**Task details**
Gather every line from the records below that contains the word "Tänään".
+++ Supplied records +++
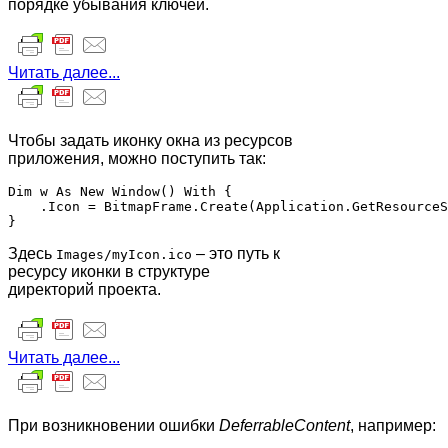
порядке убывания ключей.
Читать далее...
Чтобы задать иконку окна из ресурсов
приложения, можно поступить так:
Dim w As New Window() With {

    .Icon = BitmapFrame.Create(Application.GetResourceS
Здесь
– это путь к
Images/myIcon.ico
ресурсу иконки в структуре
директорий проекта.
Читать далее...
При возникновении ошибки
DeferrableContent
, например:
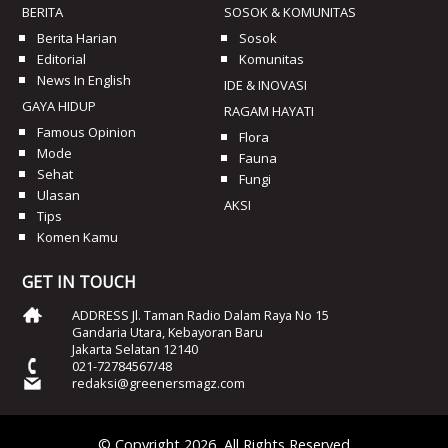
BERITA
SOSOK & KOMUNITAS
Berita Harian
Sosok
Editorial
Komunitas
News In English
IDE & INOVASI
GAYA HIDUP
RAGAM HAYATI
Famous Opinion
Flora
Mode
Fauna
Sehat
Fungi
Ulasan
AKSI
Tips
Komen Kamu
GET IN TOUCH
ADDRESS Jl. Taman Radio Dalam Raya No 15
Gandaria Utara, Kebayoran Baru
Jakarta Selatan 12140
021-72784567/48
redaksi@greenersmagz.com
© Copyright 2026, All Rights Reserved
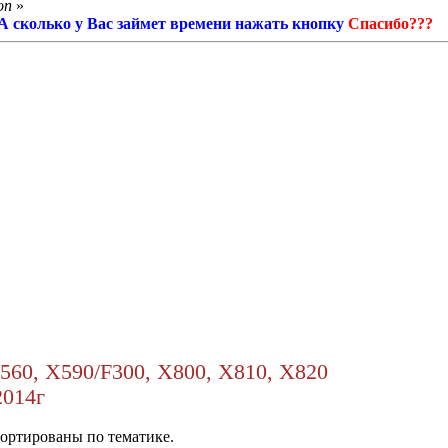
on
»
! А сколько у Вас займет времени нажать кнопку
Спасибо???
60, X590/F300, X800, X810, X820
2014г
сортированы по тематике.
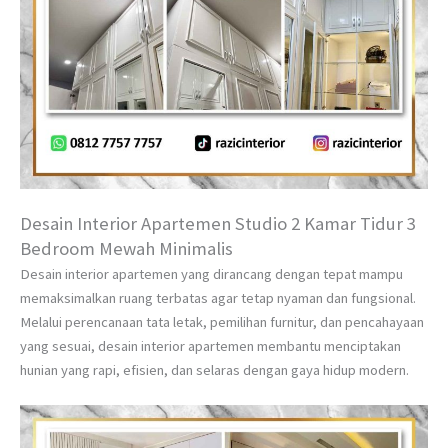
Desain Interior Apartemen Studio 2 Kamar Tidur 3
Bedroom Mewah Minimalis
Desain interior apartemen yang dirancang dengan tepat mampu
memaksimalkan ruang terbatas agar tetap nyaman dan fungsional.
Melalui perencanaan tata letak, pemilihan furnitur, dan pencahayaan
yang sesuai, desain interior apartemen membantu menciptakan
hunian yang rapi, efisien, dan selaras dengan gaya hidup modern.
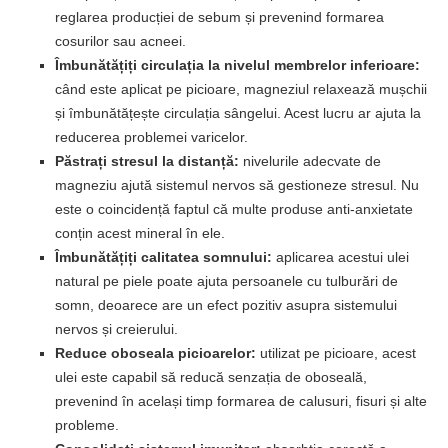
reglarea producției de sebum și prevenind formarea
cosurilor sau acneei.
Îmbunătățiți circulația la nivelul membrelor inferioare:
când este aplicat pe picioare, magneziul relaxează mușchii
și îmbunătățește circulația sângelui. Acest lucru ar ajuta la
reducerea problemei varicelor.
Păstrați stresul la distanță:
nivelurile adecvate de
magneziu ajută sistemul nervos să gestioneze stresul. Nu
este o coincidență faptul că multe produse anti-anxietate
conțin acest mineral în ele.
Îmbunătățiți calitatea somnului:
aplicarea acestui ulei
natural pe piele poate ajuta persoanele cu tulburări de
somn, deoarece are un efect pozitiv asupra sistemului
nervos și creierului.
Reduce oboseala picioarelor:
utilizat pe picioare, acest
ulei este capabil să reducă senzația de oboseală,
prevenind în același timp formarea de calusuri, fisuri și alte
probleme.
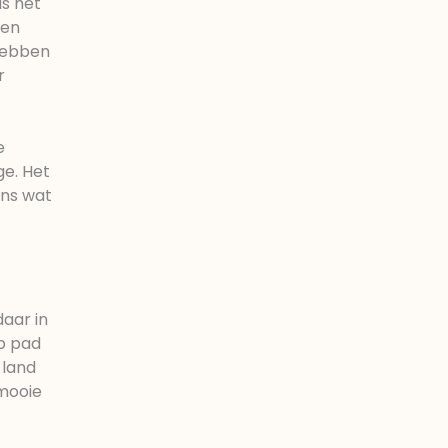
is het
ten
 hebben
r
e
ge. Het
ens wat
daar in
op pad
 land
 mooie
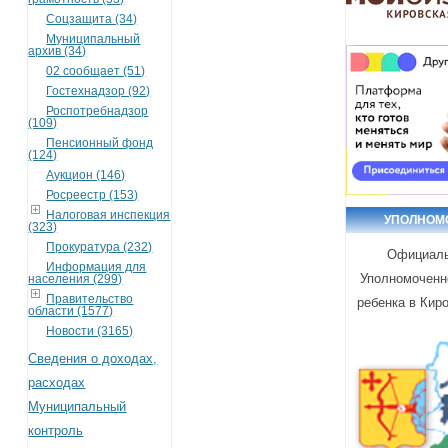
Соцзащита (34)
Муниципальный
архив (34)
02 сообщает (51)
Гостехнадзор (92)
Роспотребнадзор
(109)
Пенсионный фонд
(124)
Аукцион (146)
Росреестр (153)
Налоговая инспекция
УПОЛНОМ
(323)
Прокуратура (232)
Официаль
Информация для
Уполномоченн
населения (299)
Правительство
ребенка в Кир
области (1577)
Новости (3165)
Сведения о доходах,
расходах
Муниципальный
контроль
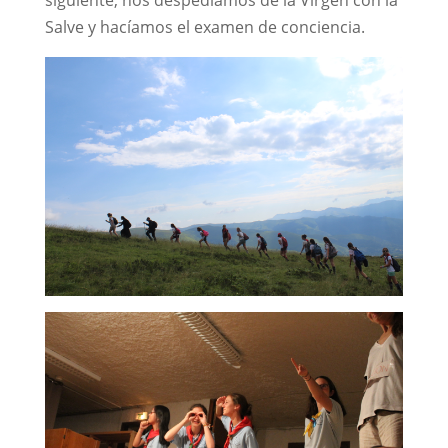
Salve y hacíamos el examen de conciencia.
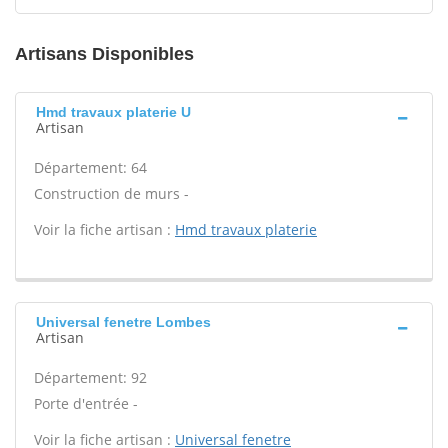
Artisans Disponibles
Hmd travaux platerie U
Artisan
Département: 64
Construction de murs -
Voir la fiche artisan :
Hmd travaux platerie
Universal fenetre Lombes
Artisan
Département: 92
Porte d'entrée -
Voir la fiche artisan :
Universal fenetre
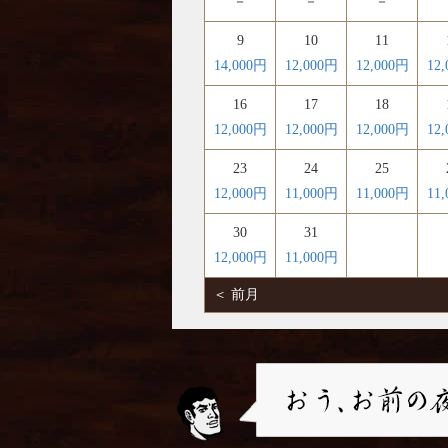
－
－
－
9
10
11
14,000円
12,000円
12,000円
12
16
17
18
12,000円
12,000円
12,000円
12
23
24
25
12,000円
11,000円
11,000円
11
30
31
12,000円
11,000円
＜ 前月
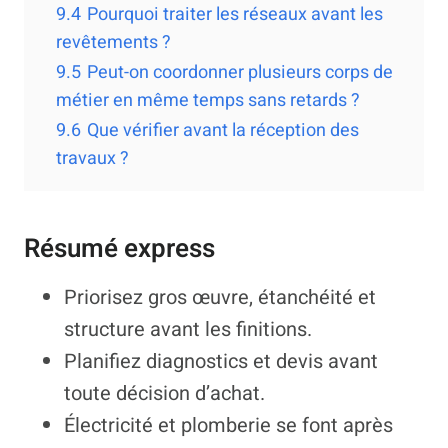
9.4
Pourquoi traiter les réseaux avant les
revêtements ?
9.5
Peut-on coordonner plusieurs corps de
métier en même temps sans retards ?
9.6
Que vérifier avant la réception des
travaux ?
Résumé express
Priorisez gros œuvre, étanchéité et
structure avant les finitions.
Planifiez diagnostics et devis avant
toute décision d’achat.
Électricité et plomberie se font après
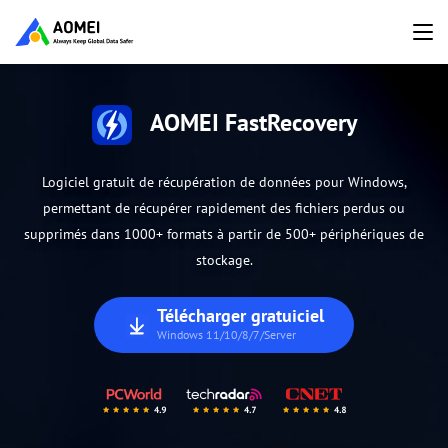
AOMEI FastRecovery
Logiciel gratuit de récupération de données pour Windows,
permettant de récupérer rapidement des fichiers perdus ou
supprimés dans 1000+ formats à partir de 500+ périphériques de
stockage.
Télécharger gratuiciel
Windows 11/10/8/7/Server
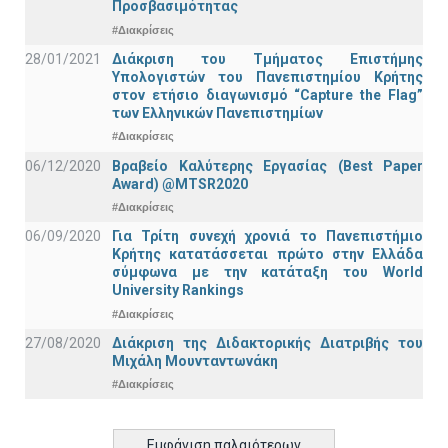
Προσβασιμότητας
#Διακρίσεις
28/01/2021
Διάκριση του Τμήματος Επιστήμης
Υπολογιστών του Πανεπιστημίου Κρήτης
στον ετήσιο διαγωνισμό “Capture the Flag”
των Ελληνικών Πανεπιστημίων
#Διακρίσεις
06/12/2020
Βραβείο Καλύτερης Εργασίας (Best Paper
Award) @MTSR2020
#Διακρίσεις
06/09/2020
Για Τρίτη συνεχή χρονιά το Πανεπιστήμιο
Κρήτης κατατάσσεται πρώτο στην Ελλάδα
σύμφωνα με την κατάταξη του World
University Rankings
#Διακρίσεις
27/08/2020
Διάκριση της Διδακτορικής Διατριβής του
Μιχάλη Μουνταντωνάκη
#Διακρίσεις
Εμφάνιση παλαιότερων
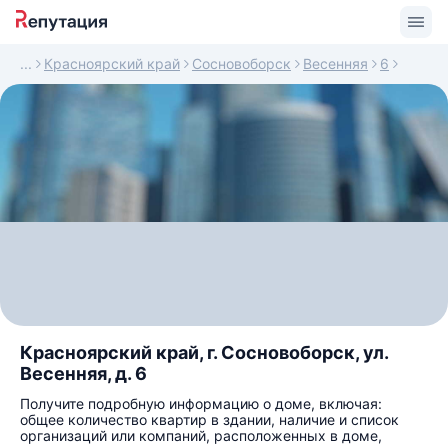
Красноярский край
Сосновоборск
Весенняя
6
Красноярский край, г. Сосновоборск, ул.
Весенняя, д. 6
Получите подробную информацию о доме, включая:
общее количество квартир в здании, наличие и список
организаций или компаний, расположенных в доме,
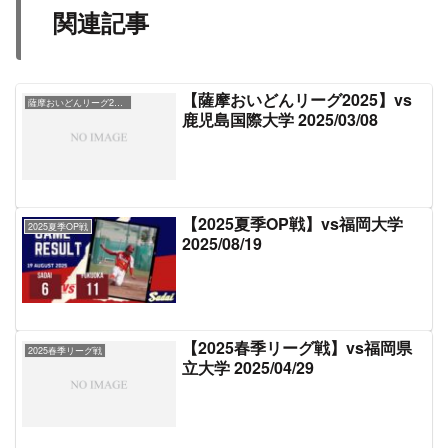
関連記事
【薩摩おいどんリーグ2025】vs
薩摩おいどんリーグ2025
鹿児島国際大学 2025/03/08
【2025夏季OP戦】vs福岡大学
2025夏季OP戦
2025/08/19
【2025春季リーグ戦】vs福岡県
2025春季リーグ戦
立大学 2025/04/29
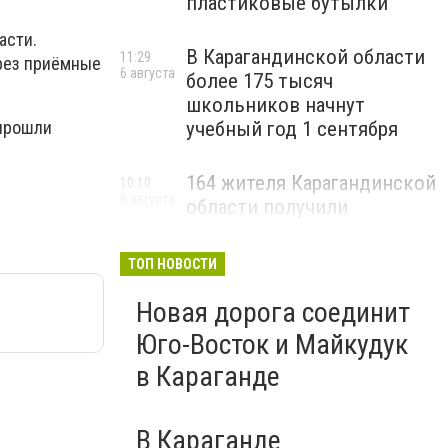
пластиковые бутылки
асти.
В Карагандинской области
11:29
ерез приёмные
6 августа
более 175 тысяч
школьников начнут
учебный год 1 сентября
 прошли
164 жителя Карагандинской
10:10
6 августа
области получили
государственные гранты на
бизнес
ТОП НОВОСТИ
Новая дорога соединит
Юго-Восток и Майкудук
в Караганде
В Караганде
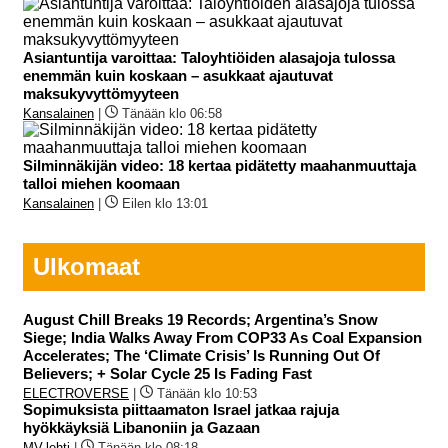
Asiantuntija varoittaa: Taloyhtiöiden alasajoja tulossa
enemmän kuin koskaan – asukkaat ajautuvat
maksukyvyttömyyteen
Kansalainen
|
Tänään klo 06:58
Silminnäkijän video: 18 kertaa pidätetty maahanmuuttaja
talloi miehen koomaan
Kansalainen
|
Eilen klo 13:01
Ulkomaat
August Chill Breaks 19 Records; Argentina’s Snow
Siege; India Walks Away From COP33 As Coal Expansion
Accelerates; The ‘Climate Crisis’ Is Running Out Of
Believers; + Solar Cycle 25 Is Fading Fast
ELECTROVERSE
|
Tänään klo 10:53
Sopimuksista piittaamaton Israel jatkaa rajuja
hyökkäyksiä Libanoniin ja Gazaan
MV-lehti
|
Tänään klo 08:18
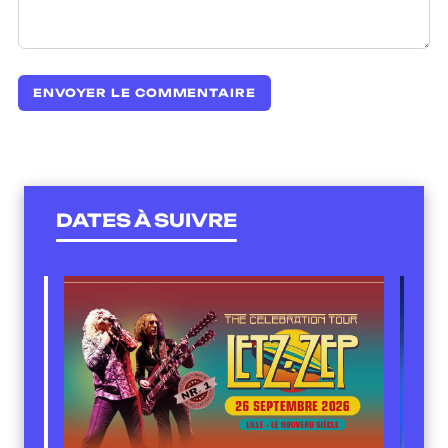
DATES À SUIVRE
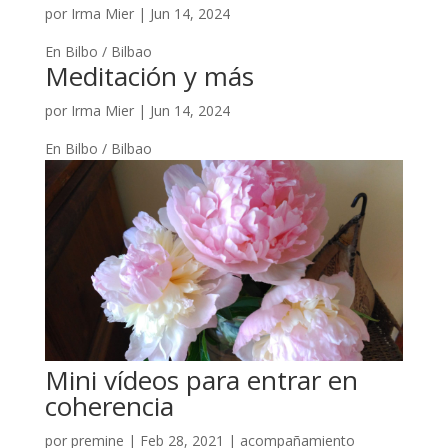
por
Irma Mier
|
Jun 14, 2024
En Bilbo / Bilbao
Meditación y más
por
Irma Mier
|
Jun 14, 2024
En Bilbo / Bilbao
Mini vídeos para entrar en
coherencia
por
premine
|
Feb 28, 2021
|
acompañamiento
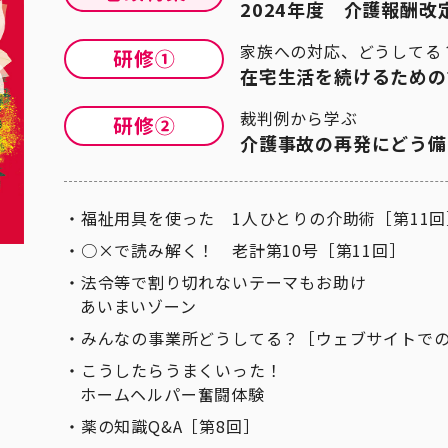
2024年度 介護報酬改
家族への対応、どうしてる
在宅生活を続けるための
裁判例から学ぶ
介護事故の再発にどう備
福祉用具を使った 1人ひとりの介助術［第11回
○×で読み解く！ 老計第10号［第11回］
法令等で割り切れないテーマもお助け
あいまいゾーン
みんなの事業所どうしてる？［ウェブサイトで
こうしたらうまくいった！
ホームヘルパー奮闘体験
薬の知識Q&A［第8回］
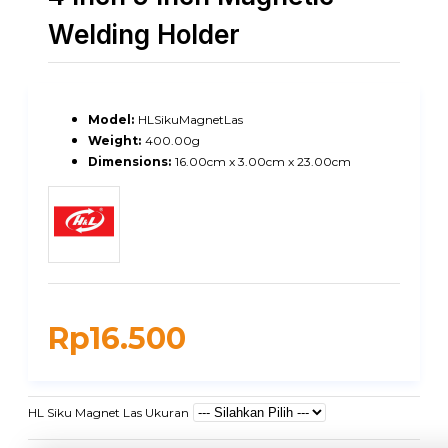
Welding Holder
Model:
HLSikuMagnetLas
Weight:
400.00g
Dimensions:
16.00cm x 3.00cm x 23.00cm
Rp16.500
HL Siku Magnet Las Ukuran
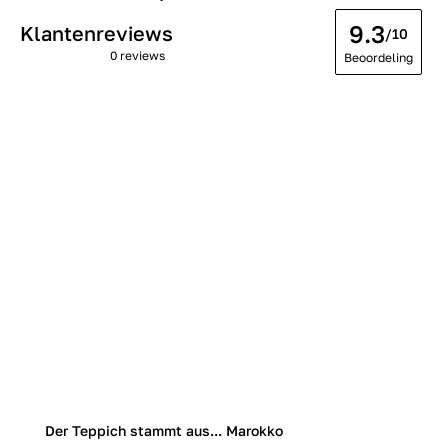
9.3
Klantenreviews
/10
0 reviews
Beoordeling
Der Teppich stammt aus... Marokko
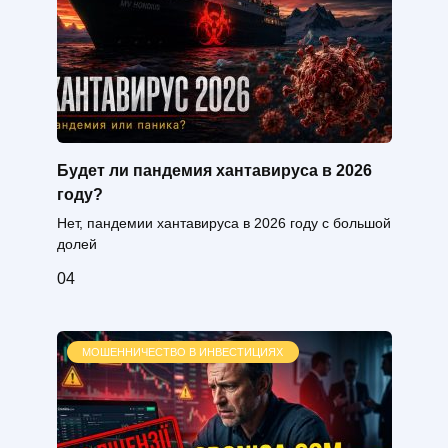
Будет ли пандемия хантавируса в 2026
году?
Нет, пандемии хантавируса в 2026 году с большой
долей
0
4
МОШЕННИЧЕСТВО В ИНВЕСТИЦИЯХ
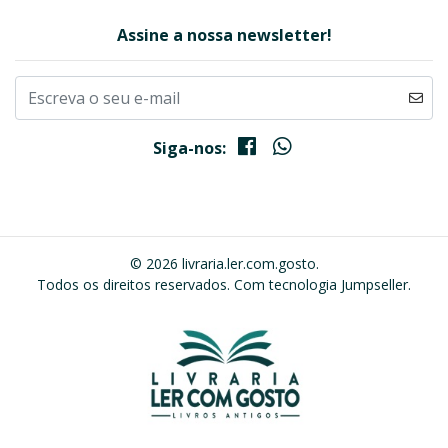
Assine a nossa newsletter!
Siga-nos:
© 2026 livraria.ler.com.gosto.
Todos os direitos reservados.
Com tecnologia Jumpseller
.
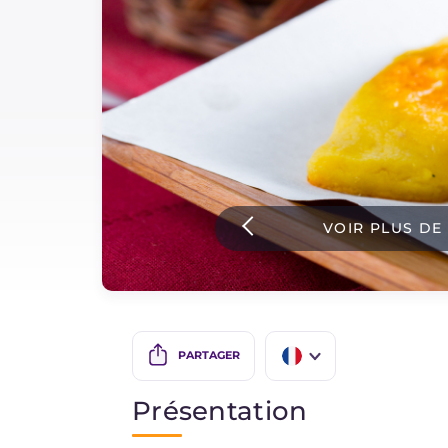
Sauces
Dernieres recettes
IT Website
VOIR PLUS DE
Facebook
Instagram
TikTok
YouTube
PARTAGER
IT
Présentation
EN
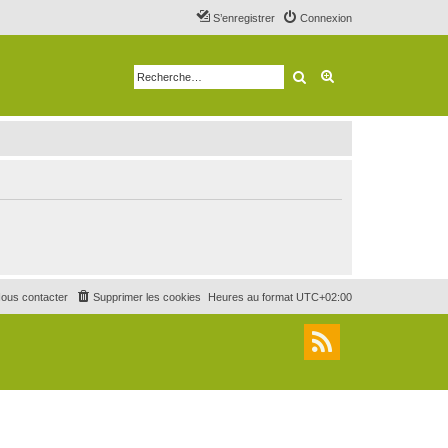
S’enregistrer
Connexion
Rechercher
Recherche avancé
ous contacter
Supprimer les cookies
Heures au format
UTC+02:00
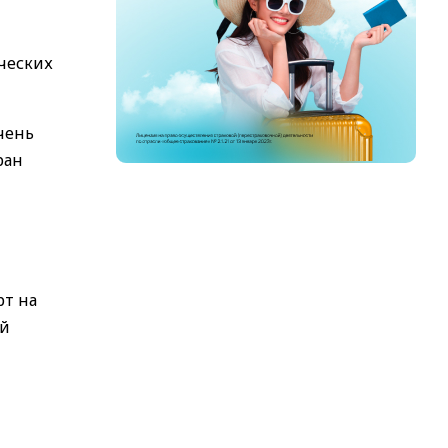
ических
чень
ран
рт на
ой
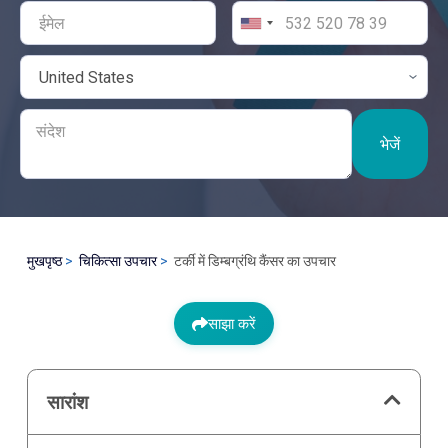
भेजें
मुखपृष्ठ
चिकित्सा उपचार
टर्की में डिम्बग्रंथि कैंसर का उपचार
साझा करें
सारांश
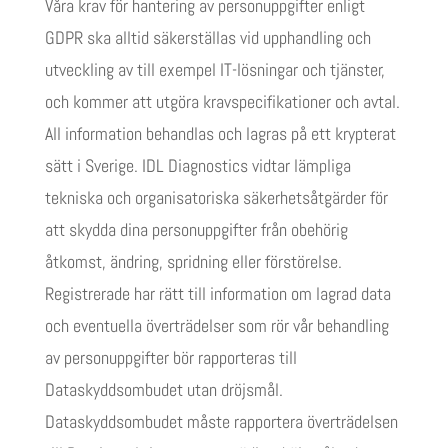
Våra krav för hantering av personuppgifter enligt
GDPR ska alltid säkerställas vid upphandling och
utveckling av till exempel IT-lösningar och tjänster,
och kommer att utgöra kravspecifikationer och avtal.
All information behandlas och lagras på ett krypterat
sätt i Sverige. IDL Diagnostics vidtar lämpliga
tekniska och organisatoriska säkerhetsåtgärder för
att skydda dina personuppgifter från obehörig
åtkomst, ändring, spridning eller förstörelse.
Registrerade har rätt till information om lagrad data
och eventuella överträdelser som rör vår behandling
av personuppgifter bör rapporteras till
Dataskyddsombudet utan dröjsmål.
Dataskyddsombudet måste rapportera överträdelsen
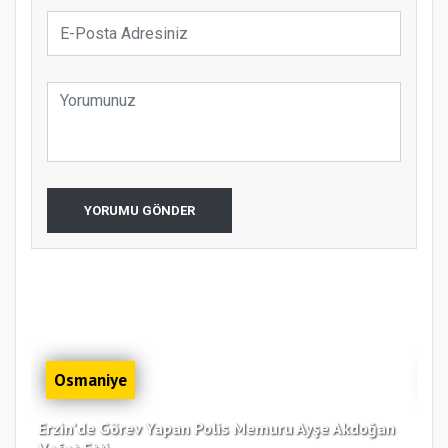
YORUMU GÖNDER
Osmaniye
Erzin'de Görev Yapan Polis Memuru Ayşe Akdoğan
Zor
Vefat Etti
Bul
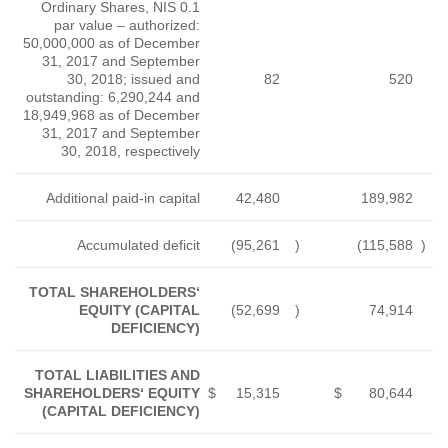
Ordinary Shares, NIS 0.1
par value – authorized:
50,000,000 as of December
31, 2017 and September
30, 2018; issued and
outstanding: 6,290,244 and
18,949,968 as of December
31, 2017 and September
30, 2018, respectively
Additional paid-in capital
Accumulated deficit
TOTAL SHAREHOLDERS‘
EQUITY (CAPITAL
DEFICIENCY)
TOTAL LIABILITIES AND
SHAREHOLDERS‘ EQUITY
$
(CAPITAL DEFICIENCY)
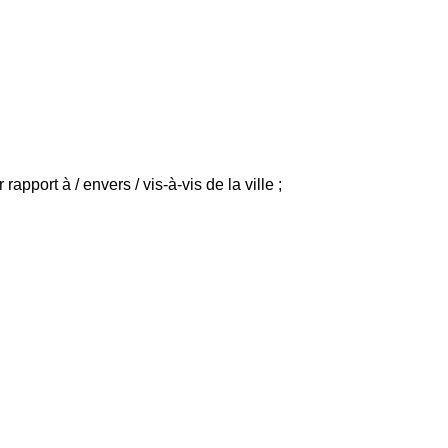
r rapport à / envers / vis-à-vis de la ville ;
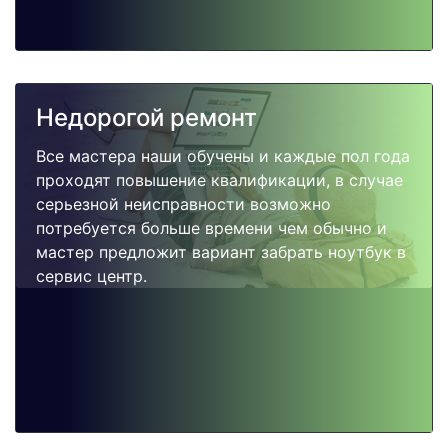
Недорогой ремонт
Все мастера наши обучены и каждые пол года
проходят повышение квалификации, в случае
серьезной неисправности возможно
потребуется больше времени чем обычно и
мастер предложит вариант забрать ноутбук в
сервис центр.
+++
**Task solution**
Tänään klo 06:58
Tänään klo 10:53
Tänään klo 08:18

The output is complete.